WHAT IS EXPECTED — In the material below, find each line with the word "order" and copy it.

SUPPLIED MATERIAL —
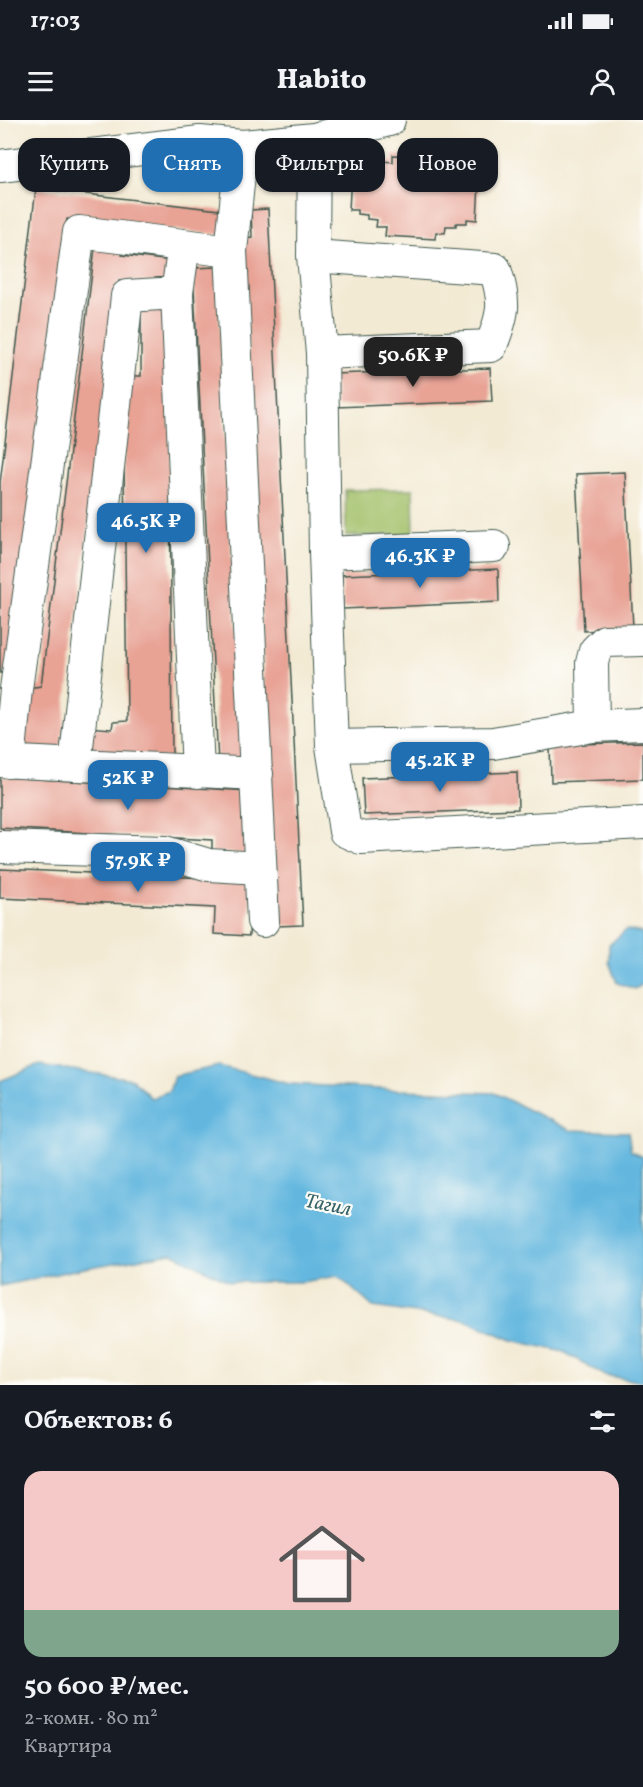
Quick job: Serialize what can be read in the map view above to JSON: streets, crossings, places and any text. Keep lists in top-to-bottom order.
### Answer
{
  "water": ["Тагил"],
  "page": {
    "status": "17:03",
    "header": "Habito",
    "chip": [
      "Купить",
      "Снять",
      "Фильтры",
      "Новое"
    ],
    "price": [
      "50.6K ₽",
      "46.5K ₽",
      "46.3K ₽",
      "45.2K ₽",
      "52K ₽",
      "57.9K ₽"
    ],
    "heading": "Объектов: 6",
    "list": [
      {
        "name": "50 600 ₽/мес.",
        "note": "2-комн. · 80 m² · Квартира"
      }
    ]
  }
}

...

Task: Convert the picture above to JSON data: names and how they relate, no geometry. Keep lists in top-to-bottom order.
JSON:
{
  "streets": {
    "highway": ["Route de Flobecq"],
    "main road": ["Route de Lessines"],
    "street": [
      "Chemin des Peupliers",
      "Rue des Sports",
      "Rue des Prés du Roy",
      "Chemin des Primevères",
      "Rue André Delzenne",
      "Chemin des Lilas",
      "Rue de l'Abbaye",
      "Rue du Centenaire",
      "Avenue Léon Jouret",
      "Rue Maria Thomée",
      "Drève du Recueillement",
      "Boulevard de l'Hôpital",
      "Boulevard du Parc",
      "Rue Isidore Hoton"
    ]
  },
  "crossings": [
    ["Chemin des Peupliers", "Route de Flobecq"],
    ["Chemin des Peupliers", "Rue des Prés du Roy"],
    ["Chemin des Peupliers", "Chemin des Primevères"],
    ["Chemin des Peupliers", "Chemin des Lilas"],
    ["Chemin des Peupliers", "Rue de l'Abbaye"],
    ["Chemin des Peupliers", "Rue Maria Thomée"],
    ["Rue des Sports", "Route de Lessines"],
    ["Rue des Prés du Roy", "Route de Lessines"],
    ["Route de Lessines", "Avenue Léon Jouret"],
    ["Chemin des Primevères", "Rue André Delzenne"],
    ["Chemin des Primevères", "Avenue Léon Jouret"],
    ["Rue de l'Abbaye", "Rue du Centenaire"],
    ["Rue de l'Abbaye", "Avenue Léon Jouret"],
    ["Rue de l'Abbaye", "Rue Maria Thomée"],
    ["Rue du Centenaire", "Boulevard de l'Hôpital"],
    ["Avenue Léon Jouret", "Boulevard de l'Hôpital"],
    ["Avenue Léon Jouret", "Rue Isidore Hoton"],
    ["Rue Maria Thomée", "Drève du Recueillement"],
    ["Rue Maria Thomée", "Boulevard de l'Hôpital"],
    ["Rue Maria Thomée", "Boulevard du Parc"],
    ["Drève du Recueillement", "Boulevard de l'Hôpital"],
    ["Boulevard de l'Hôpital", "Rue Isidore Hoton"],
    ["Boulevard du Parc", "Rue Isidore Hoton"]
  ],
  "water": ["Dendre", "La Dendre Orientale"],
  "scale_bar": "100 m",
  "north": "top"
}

==

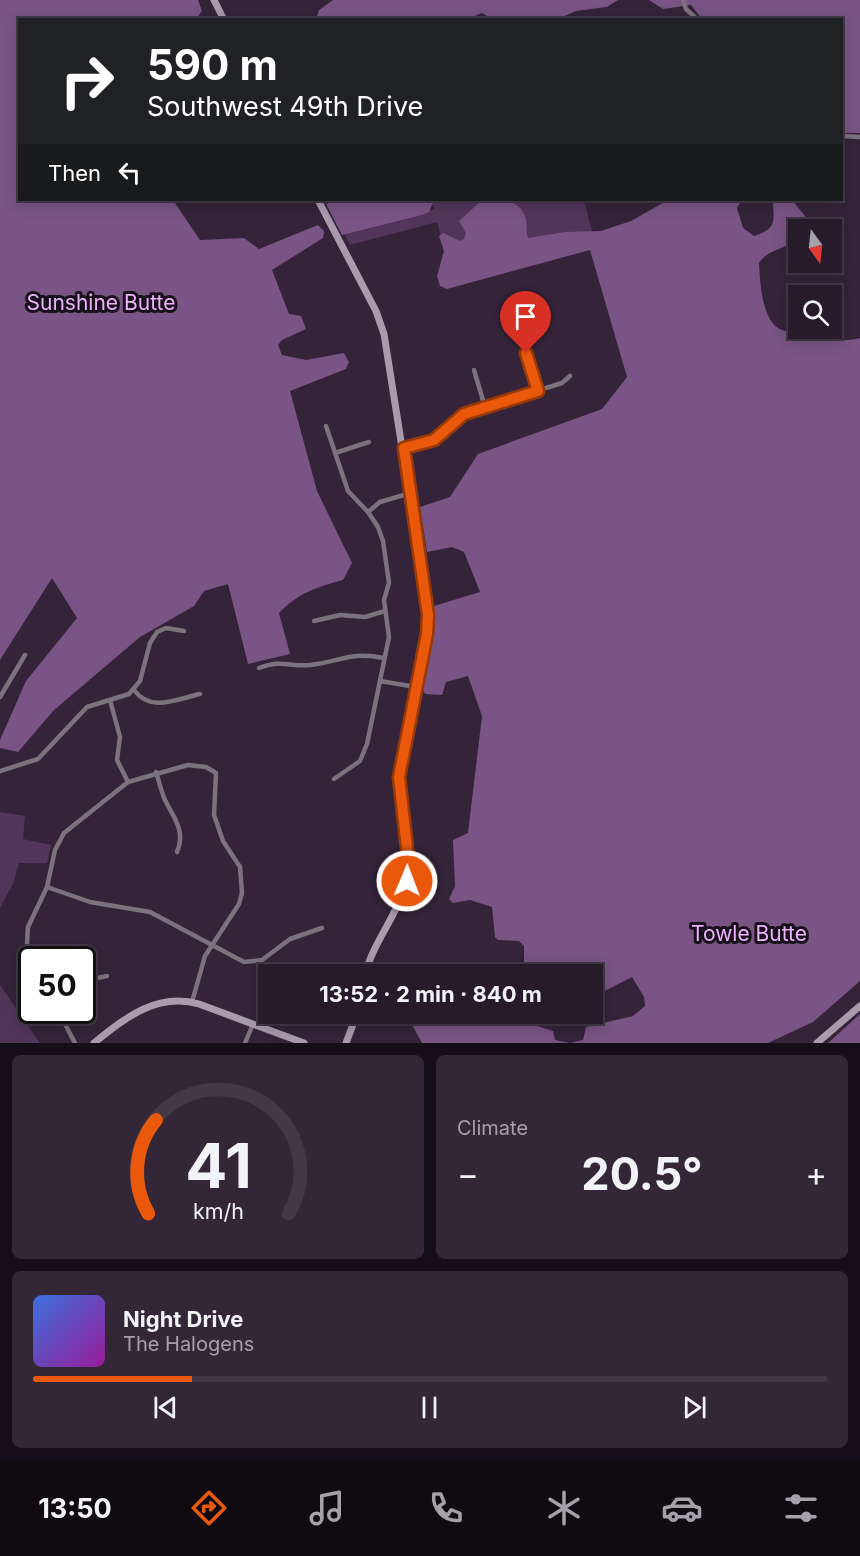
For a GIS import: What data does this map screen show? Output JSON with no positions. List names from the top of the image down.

ANSWER AREA —
Quick job: Serialize what can be read in the map view above to JSON: streets, crossings, places and any text. Keep lists in top-to-bottom order.
Task: Convert the picture above to JSON data: names and how they relate, no geometry. Keep lists in top-to-bottom order.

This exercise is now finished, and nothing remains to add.